The slide Johnson noted in historically black banks has been evident in Washington. Independence Federal Savings Bank in the District and Industrial Bank NA in Oxon Hill, were largely passed by while the deposit base in the Washington area doubled over the past five years. Independence's deposits actually shrank during that period, while Industrial's grew only 3 percent.

Johnson began speaking publicly of his desire to own a financial institution three years ago, when he tried to purchase Independence. That effort failed, but it laid the groundwork for his purchase of the Florida thrift.

Metro Bank FSB was founded in 1963, and for almost all its life it was a black-owned financial institution in a poor, black section of Orlando.
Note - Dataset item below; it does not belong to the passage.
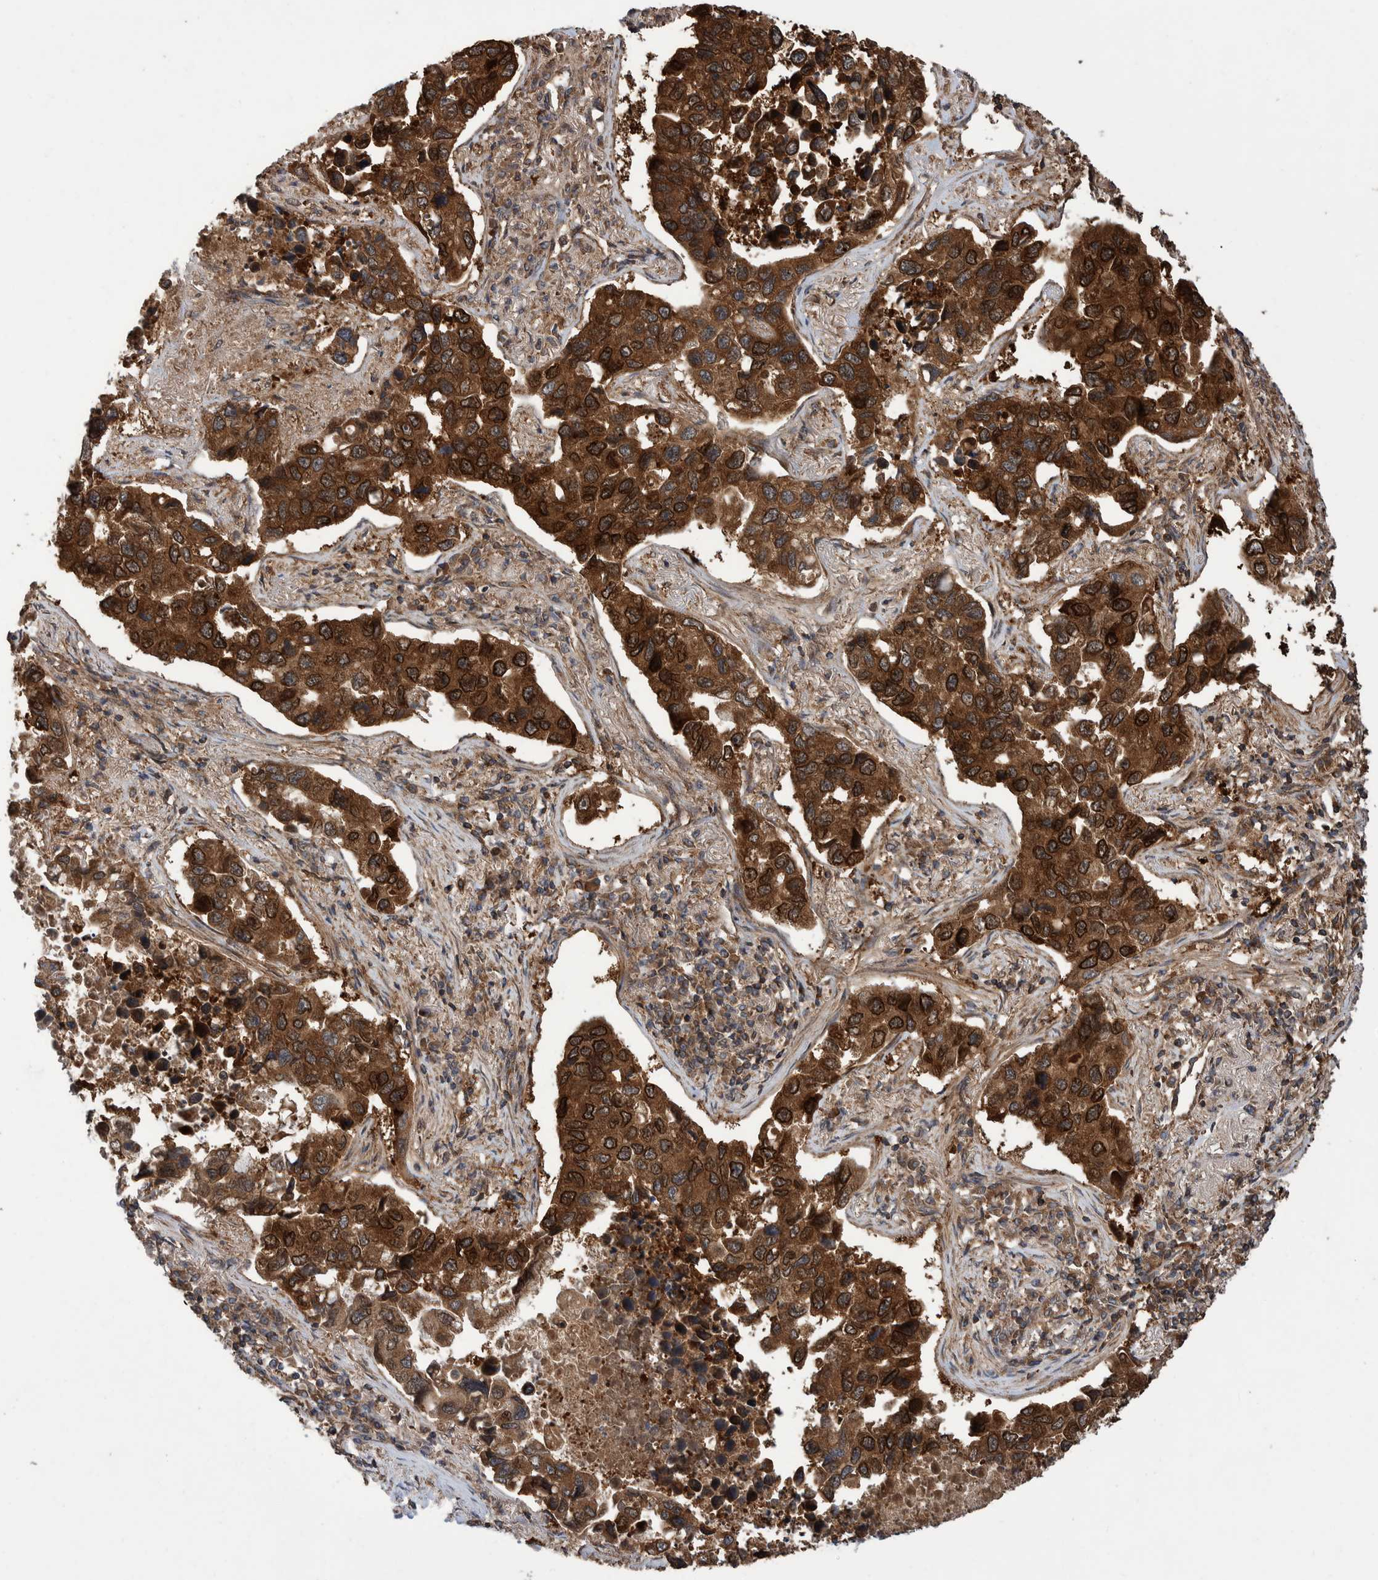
{"staining": {"intensity": "strong", "quantity": ">75%", "location": "cytoplasmic/membranous"}, "tissue": "lung cancer", "cell_type": "Tumor cells", "image_type": "cancer", "snomed": [{"axis": "morphology", "description": "Adenocarcinoma, NOS"}, {"axis": "topography", "description": "Lung"}], "caption": "A brown stain highlights strong cytoplasmic/membranous staining of a protein in lung cancer tumor cells.", "gene": "VBP1", "patient": {"sex": "male", "age": 64}}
It has just one office and less than $10 million in deposits, and it hasn't made money in years.

After running into financial and ownership troubles in 2003, Metro was purchased by Frank J. Hanna Jr., an Atlanta entrepreneur who made millions of dollars in the debt collection business and is a prominent financial contributor to conservative causes and Republican congressional candidates.

According to Johnson, Hanna, who could not be reached for comment, had hoped to return Metro to minority ownership at some point. Through a mutual friend, the two were introduced after Johnson's bid to buy Independence faltered. Johnson bought most of Metro's stock from Hanna, who will retain a small interest in the new company.

Johnson would not disclose the purchase terms, but described them as "nominal." He also would not disclose how much of his own money he plans to invest in the new business.

Urban Trust will be headquartered in Bethesda and plans to open its first branch this summer at 1350 I St. NW, on downtown's Franklin Square.

Dwight L. Bush, a former Sallie Mae and Chase Manhattan Bank executive, will be Urban Trust's chief executive. He said yesterday that the bank will focus at first on offering basic deposit and lending services in the Washington market, and that it plans to open several branches in the next two years.

However, Bush said, the company plans to immediately begin marketing college loans nationally, through university financial-aid departments.

"Most important for us at the start is to validate the investment premise in Washington," Bush said. "But the student loan business will be a nationwide business."

Bush said a key part of Urban Trust's business plan is to provide financial education to the black community "to help them gain and hold onto the wealth they're creating. You'll see us spend a lot of afternoons in churches giving seminars on getting a home mortgage."

Dozens of black-owned banks were formed in the 1970s and reached their financial peak in the mid-1980s, according to William Michael Cunningham, head of Creative Investment Research Inc. of Minneapolis and a longtime expert in minority financial institutions.

In the 1990s, tougher federal community reinvestment laws forced major banks to better serve urban black neighborhoods, prompting a new wave of competition for black-owned banks.

"The age of socially responsible community investment really began with black banks," Cunningham said. "But they're not the only game in town anymore. What happened is that minority banks didn't innovate. They thought they could hold on to their little niche. But the demand changed as their neighborhoods gentrified, and the supply changed as bigger banks moved in."

Cunningham thinks that Johnson's efforts could bear fruit, particularly if he focuses on black communities on the East Coast, where Cunningham said black wealth is growing most rapidly.

"The Washington area is about as good a banking market as you can find," Cunningham said.